Bruxelles et Rabat doivent parapher, le 4 octobre, un nouvel accord commercial élargi aux territoires du Sahara occidental. Une initiative soutenue par Copenhague mais qui heurte la jurisprudence de la Cour de justice de l’Union européenne et alimente de vives réserves parmi les juristes.
Révélée par le média d’investigation Danwatch, une note confidentielle du ministère danois des affaires étrangères atteste que l’Union européenne et le Maroc s’apprêtent à conclure, le 4 octobre, un nouvel accord commercial. Le texte, qui englobe les territoires du Sahara occidental, relance les interrogations sur sa conformité au droit européen
Selon le document, Copenhague a d’ores et déjà annoncé son soutien. Le ministre danois des affaires étrangères, Lars Løkke Rasmussen, a indiqué devant la Commission des affaires européennes que son gouvernement voterait en faveur du projet, malgré les doutes exprimés par plusieurs juristes. Ceux-ci rappellent que la Cour de justice de l’Union européenne (CJUE) avait annulé en 2024 un précédent accord, jugeant que le Sahara constitue un « territoire distinct et non autonome ».

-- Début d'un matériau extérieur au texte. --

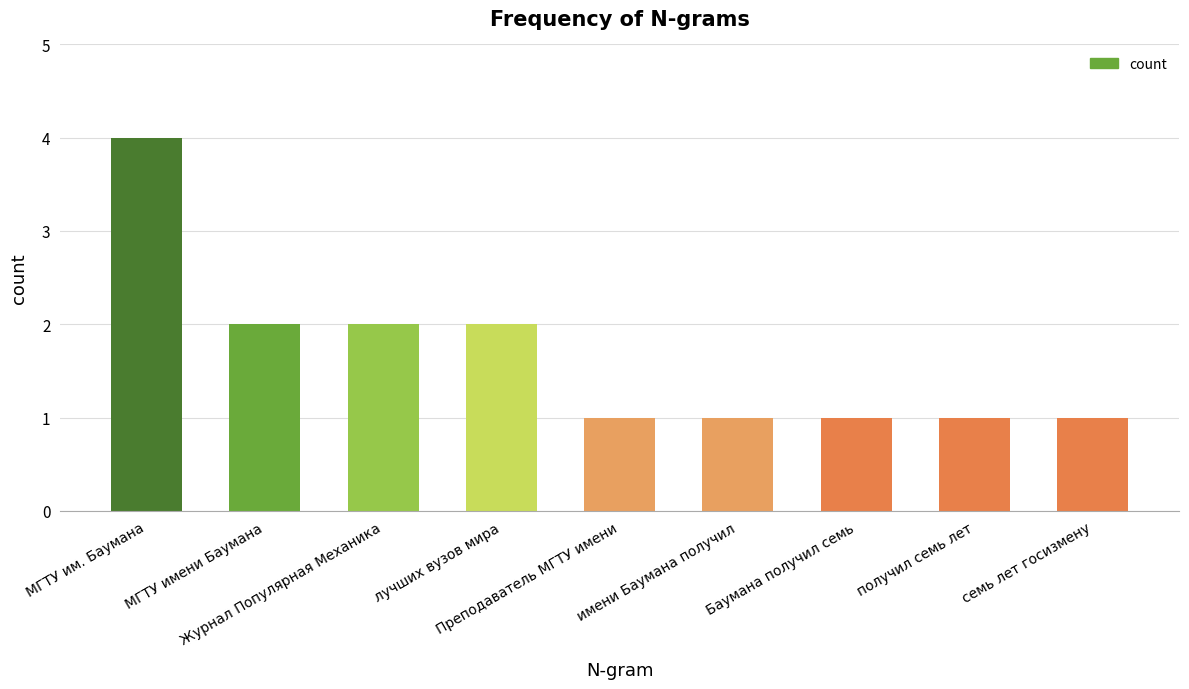

What is the maximum value shown in the chart?

4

Inspirée de la mouture de 2019, la nouvelle version prévoit l’importation de produits issus du Sahara avec les mêmes préférences tarifaires que ceux du Maroc, sous supervision douanière marocaine. Le texte met en avant un objectif de « développement durable » au bénéfice du Sahara occidental, mais, selon plusieurs experts cités par Danwatch, les garanties de participation des Sahraouis à la gestion de leurs ressources demeurent limitées.
Vers un compromis fragile à Bruxelles
Cette relance s’articule aussi avec les discussions engagées par la Commission européenne sur un retour de l’accord de pêche, suspendu fin 2024 après une décision de la CJUE. D’après Euractiv, Bruxelles envisage un compromis : autoriser les exportations sahariennes sous un étiquetage « Sahara occidental », tout en les intégrant au régime douanier marocain. Les certificats d’origine resteraient toutefois délivrés par Rabat, reflet d’une volonté de préserver sa souveraineté.
Rabat, de son côté, refuse toute distinction entre le Sahara et le reste de son territoire. Pour les autorités marocaines, un accord avec l’Union ne peut avoir de sens que s’il s’applique à l’ensemble du pays. Cette position pèse d’autant plus sur Bruxelles que la suspension de l’accord de pêche a d’abord affecté ses propres intérêts, l’Union restant fortement tributaire des exportations agricoles et halieutiques en provenance du Maroc, relève Agence Europe.
Parallèlement, d’autres partenaires, dont la Russie, renforcent leurs liens avec Rabat, tandis que le soutien américain à la souveraineté marocaine sur le Sahara se réaffirme et que les investissements internationaux affluent dans le Sahara occidental.
Dans ce contexte, le Maroc apparaît en position de force. L’Union européenne se retrouve contrainte de composer avec l’exigence de sa propre Cour de justice, tout en cherchant à préserver des échanges agricoles et halieutiques devenus essentiels avec son partenaire du sud de la Méditerranée.